Anthony Albanese in the West Australian electoral division of Tangney during this year’s federal election.Credit: Getty Images
While the terms of reference require the commission to consider the government’s ongoing commitment to the original Morrison deal, it also enables it to come up with alternatives that may ease the pain to the nation’s finances.
Chalmers said the commission inquiry would ensure the GST was allocated to deliver the best value for state, territories and taxpayers.
Loading
“This work will ensure we have the best possible system to pay for the schools, hospitals and essential services Australians need and deserve,” he said.
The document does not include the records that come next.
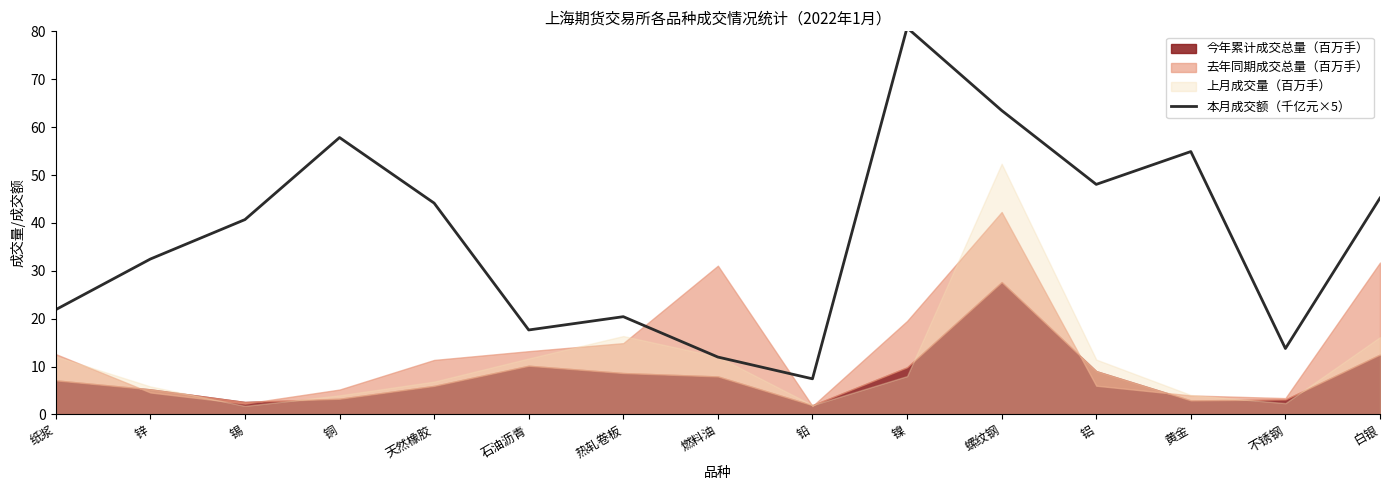

List the labels in order of value, smallest first.

铅, 燃料油, 不锈钢, 石油沥青, 热轧卷板, 纸浆, 锌, 锡, 天然橡胶, 白银, 铝, 黄金, 铜, 螺纹钢, 镍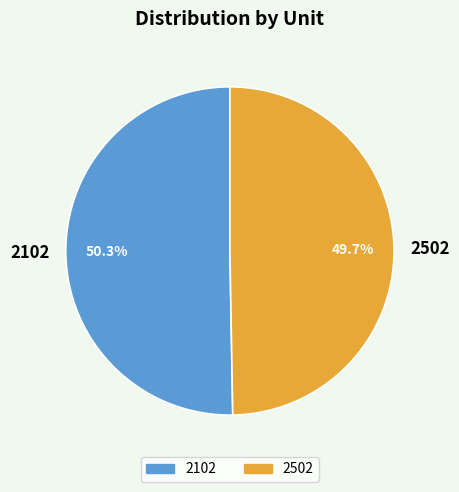

Does 2502 represent more than half of the total?

No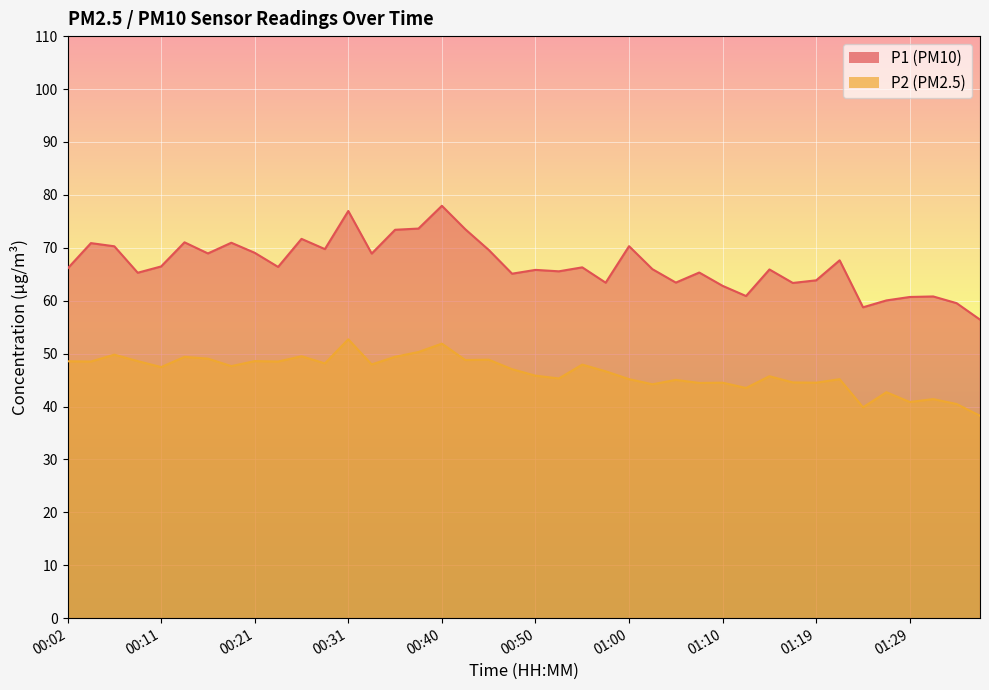

Rank the series by their average value, from lowest to highest.

P2, P1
“The inquiry will look at ways in which the federal financial relations system can best promote fiscal sustainability across the states and territories and the Commonwealth.”
As treasurer, Scott Morrison ignored a Productivity Commission report into the annual carve-up of the GST that had left Western Australia, which was enduring a state recession, with mounting budget deficits and debt.
He came up with his own plan, supported by Labor, to ensure WA received billions of dollars in extra assistance.
Under Morrison’s policy, originally forecast to cost $2.3 billion over four years, no state’s GST share could fall below 75¢ for every dollar of the tax with the federal government topping up the national GST pool. At the time, WA’s share had fallen below 30 cents of every dollar estimated to be raised within the state.
It was estimated to cost federal taxpayers about $2.3 billion over four years. Instead, it is on track to cost more than $60 billion by 2029.
Under the terms of reference, the commission needs to determine if the arrangement is “fiscally sustainable” for the federal and state governments, whether the system is acting as an incentive for the states to pursue reforms in areas such as tax and service delivery and if it is providing certainty to states for their budget planning.
They also require the commission to assess the feasibility and risks of any changes while accounting for the federal government’s promises during the last election to honour the original Morrison deal.
The GST deal has grown faster than any other federal program including the NDIS. But it is also a huge political issue for the government and Coalition.
The deal was put in place largely due to explicit political pressure across WA where, in 2018, the Coalition was defending 11 of the state’s 16 seats. At the 2025 election, Labor won 11 seats with the Liberal Party holding just four.
Economist Saul Eslake has described the GST deal as the worst public policy decision of the 21st century so far.Credit: Alex Ellinghausen
Apart from the pressure on the budget, other states are agitating for change to both the deal and the way the GST is allocated.
Independent economist and long-term critic of the Morrison deal, Saul Eslake, said the inquiry would be a test for the Albanese government and whether it would continue to “gift” the nation’s richest state with $7 billion a year more than it needed to provide services to its residents.
He said the commission would have to find the deal was not working as intended, given the huge blowout in costs.
Loading
“Any rational person would also draw from that fact alone that the current arrangements are not fiscally sustainable for the Commonwealth,” he told this masthead.
“Hopefully, the treasurer has today opened the door to reversing the worst public policy decision of the 21st century thus far.”
The key reason for the blowout in the GST deal has been the ongoing strength in iron ore prices which had been assumed to fall to their long-term average. Instead, they have consistently outperformed expectations.
In the March budget, the spot price of iron ore was assumed to fall gradually to $US60 a tonne by March next year. So far this year, it has averaged more than $US100 a tonne.
If that continues, it means the cost of the GST deal will again blow out.
Initial submissions to the commission will close on February 27 with an interim report due by August 28. A final report has to be delivered to Chalmers by the end of next year.